(Items from the dataset)
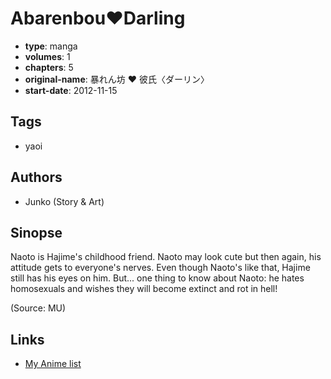 # Abarenbou♥Darling

-   **type**: manga
-   **volumes**: 1
-   **chapters**: 5
-   **original-name**: 暴れん坊 ♥ 彼氏〈ダーリン〉
-   **start-date**: 2012-11-15

## Tags

-   yaoi

## Authors

-   Junko (Story & Art)

## Sinopse

Naoto is Hajime's childhood friend. Naoto may look cute but then again, his attitude gets to everyone's nerves. Even though Naoto's like that, Hajime still has his eyes on him. But... one thing to know about Naoto: he hates homosexuals and wishes they will become extinct and rot in hell!

(Source: MU)

## Links

-   [My Anime list](https://myanimelist.net/manga/21077/Abarenbou%E2%99%A5Darling)
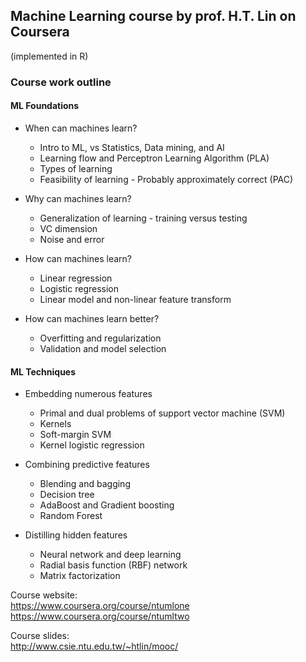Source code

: ## Machine Learning course by prof. H.T. Lin on Coursera
(implemented in R)
### Course work outline


#### ML Foundations

* When can machines learn?
  - Intro to ML, vs Statistics, Data mining, and AI
  - Learning flow and Perceptron Learning Algorithm (PLA)
  - Types of learning
  - Feasibility of learning - Probably approximately correct (PAC)

* Why can machines learn?
  - Generalization of learning - training versus testing
  - VC dimension
  - Noise and error

* How can machines learn?
  - Linear regression
  - Logistic regression
  - Linear model and non-linear feature transform

* How can machines learn better?
  - Overfitting and regularization
  - Validation and model selection

#### ML Techniques

* Embedding numerous features
  - Primal and dual problems of support vector machine (SVM)
  - Kernels
  - Soft-margin SVM
  - Kernel logistic regression

* Combining predictive features
  - Blending and bagging
  - Decision tree
  - AdaBoost and Gradient boosting
  - Random Forest

* Distilling hidden features
  - Neural network and deep learning
  - Radial basis function (RBF) network
  - Matrix factorization


Course website:  
https://www.coursera.org/course/ntumlone  
https://www.coursera.org/course/ntumltwo

Course slides:  
http://www.csie.ntu.edu.tw/~htlin/mooc/


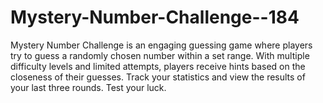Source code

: # Mystery-Number-Challenge--184
Mystery Number Challenge is an engaging guessing game where players try to guess a randomly chosen number within a set range. With multiple difficulty levels and limited attempts, players receive hints based on the closeness of their guesses. Track your statistics and view the results of your last three rounds. Test your luck.
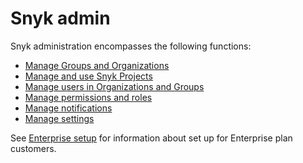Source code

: # Snyk admin

Snyk administration encompasses the following functions:

* [Manage Groups and Organizations](manage-groups-and-organizations/)
* [Manage and use Snyk Projects](snyk-projects/)
* [Manage users in Organizations and Groups](manage-users-in-organizations-and-groups/)
* [Manage permissions and roles](manage-user-roles-and-permissions/)
* [Manage notifications](manage-notifications.md)
* [Manage settings](manage-settings/)

See [Enterprise setup](../enterprise-setup/) for information about set up for Enterprise plan customers.
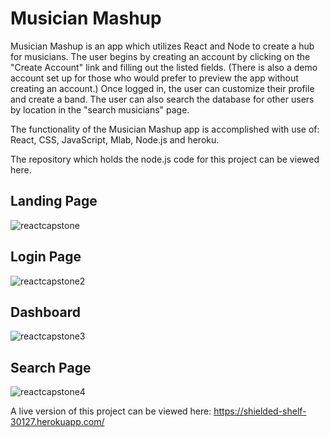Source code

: # Musician Mashup


Musician Mashup is an app which utilizes React and Node to create a hub for musicians. The user begins by creating an account by clicking on the "Create  Account" link and filling out the listed fields. (There is also a demo account set up for those who would prefer to preview the app without creating an account.) Once logged in, the user can customize their profile and create a band. The user can also search the database for other users by location in the "search musicians" page.

The functionality of the Musician Mashup app is accomplished with use of: React, CSS, JavaScript, Mlab, Node.js and heroku.

The repository which holds the node.js code for this project can be viewed here.

## Landing Page

![reactcapstone](https://user-images.githubusercontent.com/37277661/45767916-18b05a80-bc01-11e8-9366-e2ffea6f9ef5.JPG)

## Login Page

![reactcapstone2](https://user-images.githubusercontent.com/37277661/45767962-31207500-bc01-11e8-957f-3cfe6bd1fca0.JPG)

## Dashboard

![reactcapstone3](https://user-images.githubusercontent.com/37277661/45768018-51e8ca80-bc01-11e8-8b39-0e3efbbbe85b.JPG)

## Search Page 

![reactcapstone4](https://user-images.githubusercontent.com/37277661/45768048-69c04e80-bc01-11e8-9d10-eed5cbff20ca.JPG)

A live version of this project can be viewed here:  https://shielded-shelf-30127.herokuapp.com/

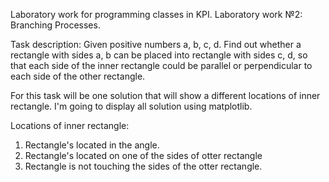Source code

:  Laboratory work for programming classes in KPI.
 Laboratory work №2: Branching Processes.


 Task description:
 	Given positive numbers a, b, c, d. Find out whether a rectangle with sides a, b can be placed into
 	rectangle with sides c, d, so that each side of the inner rectangle could be parallel or perpendicular
 	to each side of the other rectangle.


  For this task will be one solution that will show a different locations of inner rectangle. I'm going to display all solution using    matplotlib.
  
   Locations of inner rectangle:
   
   1) Rectangle's located in the angle.
   2) Rectangle's located on one of the sides of otter rectangle
   3) Rectangle is not touching the sides of the otter rectangle.
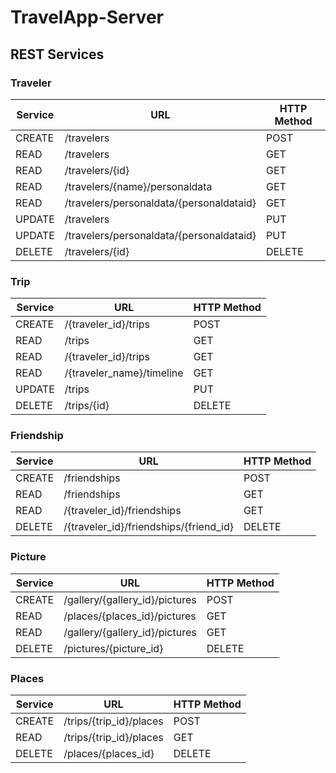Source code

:# TravelApp-Server

REST Services
-----------
    
### Traveler  
  
 Service | URL | HTTP Method 
 ------- | --- | -----------
 CREATE  | /travelers  | POST 
 READ  | /travelers  | GET  
 READ  | /travelers/{id}  | GET 
 READ  | /travelers/{name}/personaldata  | GET
 READ  | /travelers/personaldata/{personaldataid} | GET
 UPDATE  | /travelers  | PUT 
 UPDATE  | /travelers/personaldata/{personaldataid} | PUT
 DELETE  | /travelers/{id}  | DELETE 
    
### Trip  
  
 Service | URL | HTTP Method 
 ------- | --- | -----------
 CREATE  | /{traveler_id}/trips  | POST  
 READ  | /trips  | GET |
 READ  | /{traveler_id}/trips  | GET |  
 READ  | /{traveler_name}/timeline  | GET |  
 UPDATE  | /trips  | PUT |
 DELETE  | /trips/{id}  | DELETE |
    
### Friendship  

 Service | URL | HTTP Method 
 ------- | --- | -----------
 CREATE  | /friendships  | POST 
 READ  | /friendships  | GET 
 READ  | /{traveler_id}/friendships  | GET  
 DELETE  | /{traveler_id}/friendships/{friend_id}  | DELETE 
 
### Picture
 
  Service | URL | HTTP Method 
  ------- | --- | -----------
  CREATE  | /gallery/{gallery_id}/pictures  | POST 
  READ  | /places/{places_id}/pictures  | GET 
  READ  | /gallery/{gallery_id}/pictures  | GET 
  DELETE  | /pictures/{picture_id}  | DELETE 
  
### Places
 
  Service | URL | HTTP Method 
  ------- | --- | -----------
  CREATE  | /trips/{trip_id}/places  | POST 
  READ  | /trips/{trip_id}/places  | GET 
  DELETE  | /places/{places_id}  | DELETE 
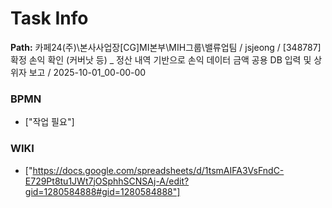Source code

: # Task Info

**Path:** 카페24(주)\본사사업장\[CG]MI본부\MIH그룹\밸류업팀 / jsjeong / [348787] 확정 손익 확인 (커버낫 등) _ 정산 내역 기반으로 손익 데이터 금액 공용 DB 입력 및 상위자 보고 / 2025-10-01_00-00-00

### BPMN
- ["작업 필요"]

### WIKI
- ["https://docs.google.com/spreadsheets/d/1tsmAIFA3VsFndC-E729Pt8tu1JWt7jOSphhSCNSAj-A/edit?gid=1280584888#gid=1280584888"]

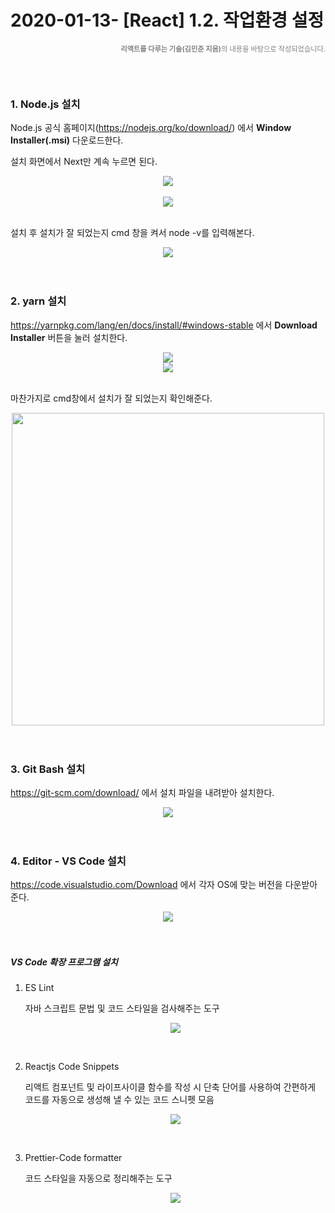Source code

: # 2020-01-13- [React] 1.2. 작업환경 설정

<p style="color:gray; text-align:right; font-size:0.8em"><b>리액트를 다루는 기술(김민준 지음)</b>의 내용을 바탕으로 작성되었습니다.</p>
<br/><br/>

### 1. Node.js 설치

Node.js 공식 홈페이지(https://nodejs.org/ko/download/) 에서 **Window Installer(.msi)** 다운로드한다. 

설치 화면에서 Next만 계속 누르면 된다.

<center><img src="https://user-images.githubusercontent.com/33229855/72309209-b581eb80-36c1-11ea-804b-de2f3b73297d.png"/></center>
<br/>

<center><img src="https://user-images.githubusercontent.com/33229855/72248774-4cf02b80-363b-11ea-97d6-9c96d752114e.png"/></center>


<br/>

 설치 후 설치가 잘 되었는지 cmd 창을 켜서 node -v를 입력해본다.

<center><img src="https://user-images.githubusercontent.com/33229855/72248545-cb000280-363a-11ea-9ea1-6d0dbcaf5d13.png"/></center>
<br/>

<br/>

### 2. yarn 설치

https://yarnpkg.com/lang/en/docs/install/#windows-stable 에서 **Download Installer** 버튼을 눌러 설치한다.

<center><img src="https://user-images.githubusercontent.com/33229855/72248490-a7d55300-363a-11ea-8d98-59e2591c44c1.png"/></center>
<center><img src="https://user-images.githubusercontent.com/33229855/72248428-7ceaff00-363a-11ea-853b-c8ab04eb9e26.png"/></center>
<br/>

마찬가지로 cmd창에서 설치가 잘 되었는지 확인해준다.

<center><img src="https://user-images.githubusercontent.com/33229855/72248386-60e75d80-363a-11ea-8405-74f0270a5bae.png" width="500px"/></center>
<br/>

<br/>

### 3. Git Bash 설치



https://git-scm.com/download/ 에서 설치 파일을 내려받아 설치한다.

<center><img src="https://user-images.githubusercontent.com/33229855/72249356-8d03de00-363c-11ea-89a0-e88b7f12eb7e.png"/></center>
<br/>

<br/>

### 4. Editor - VS Code 설치

https://code.visualstudio.com/Download 에서 각자 OS에 맞는 버전을 다운받아 준다.

<center><img src="https://user-images.githubusercontent.com/33229855/72249473-ce948900-363c-11ea-9bed-2ddfd35c7f50.png"/></center>
<br/><br/>

##### VS Code 확장 프로그램 설치

1. ES Lint

   자바 스크립트 문법 및 코드 스타일을 검사해주는 도구

   <center><img src="https://user-images.githubusercontent.com/33229855/72249768-64c8af00-363d-11ea-88a3-93db52e5027d.png"/></center>
<br/>
   
2. Reactjs Code Snippets

   리액트 컴포넌트 및 라이프사이클 함수를 작성 시 단축 단어를 사용하여 간편하게 코드를 자동으로 생성해 낼 수 있는 코드 스니펫 모음

   <center><img src="https://user-images.githubusercontent.com/33229855/72249838-93468a00-363d-11ea-93e0-55785c8ddb14.png"/></center>
<br/>
   
3. Prettier-Code formatter

   코드 스타일을 자동으로 정리해주는 도구

   <center><img src="https://user-images.githubusercontent.com/33229855/72249879-afe2c200-363d-11ea-9cbe-0f86951cc283.png"/></center>

<br/>

<br/>

<br/>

◆ What to do
Return every line of the listing above that contains the string "located". Case counts.

◆ Output
   1) Rectangle's located in the angle.
   2) Rectangle's located on one of the sides of otter rectangle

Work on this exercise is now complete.